- [Task to carry out]: Your answer is a number only: how many lines in the data below contain "pour"?

Records drawn from a dataset:
[Start of section]
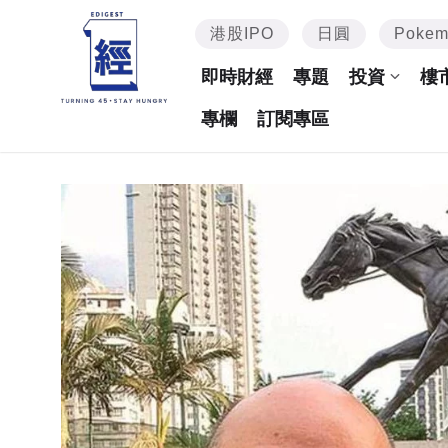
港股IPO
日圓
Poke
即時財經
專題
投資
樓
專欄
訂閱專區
[End of section]
[Start of section]
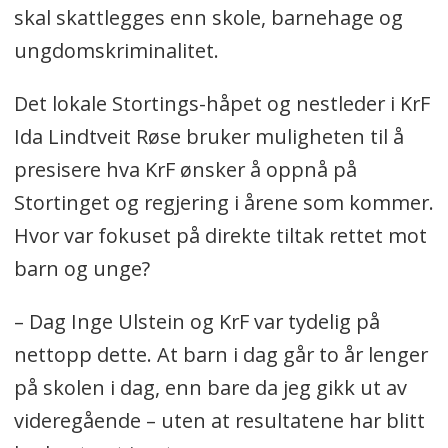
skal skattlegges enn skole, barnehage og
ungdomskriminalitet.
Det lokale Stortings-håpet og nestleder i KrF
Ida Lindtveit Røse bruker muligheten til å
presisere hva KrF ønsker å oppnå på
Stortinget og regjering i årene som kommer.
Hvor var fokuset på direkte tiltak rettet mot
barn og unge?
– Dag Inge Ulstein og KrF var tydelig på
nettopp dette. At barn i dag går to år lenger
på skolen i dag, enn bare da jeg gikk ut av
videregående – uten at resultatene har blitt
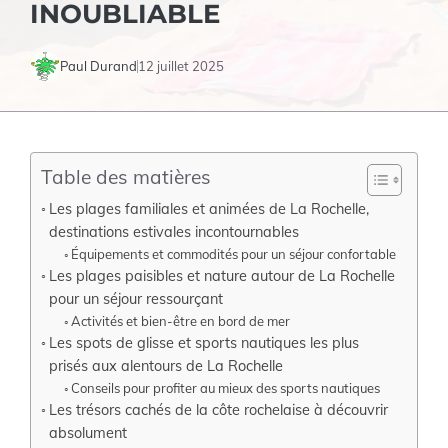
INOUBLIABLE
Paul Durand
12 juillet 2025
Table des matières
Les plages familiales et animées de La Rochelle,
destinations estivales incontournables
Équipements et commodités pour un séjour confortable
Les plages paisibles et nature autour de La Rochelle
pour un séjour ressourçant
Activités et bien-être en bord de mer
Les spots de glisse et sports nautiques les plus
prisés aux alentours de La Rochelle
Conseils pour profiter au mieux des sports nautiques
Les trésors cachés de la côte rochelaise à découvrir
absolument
[End of section]
[Start of section]
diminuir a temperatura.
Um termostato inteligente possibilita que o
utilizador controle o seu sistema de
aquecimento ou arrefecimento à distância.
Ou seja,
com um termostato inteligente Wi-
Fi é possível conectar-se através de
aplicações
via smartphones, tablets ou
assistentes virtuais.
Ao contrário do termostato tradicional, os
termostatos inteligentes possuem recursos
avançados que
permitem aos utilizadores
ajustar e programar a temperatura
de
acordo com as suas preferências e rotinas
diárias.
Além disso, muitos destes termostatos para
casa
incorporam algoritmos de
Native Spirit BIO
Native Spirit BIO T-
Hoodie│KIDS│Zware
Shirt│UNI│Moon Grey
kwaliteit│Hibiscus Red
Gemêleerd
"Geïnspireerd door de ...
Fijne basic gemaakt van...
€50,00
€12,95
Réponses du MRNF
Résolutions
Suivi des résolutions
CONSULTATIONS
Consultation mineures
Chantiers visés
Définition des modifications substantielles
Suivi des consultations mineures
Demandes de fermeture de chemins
[End of section]
- [Response area]: 3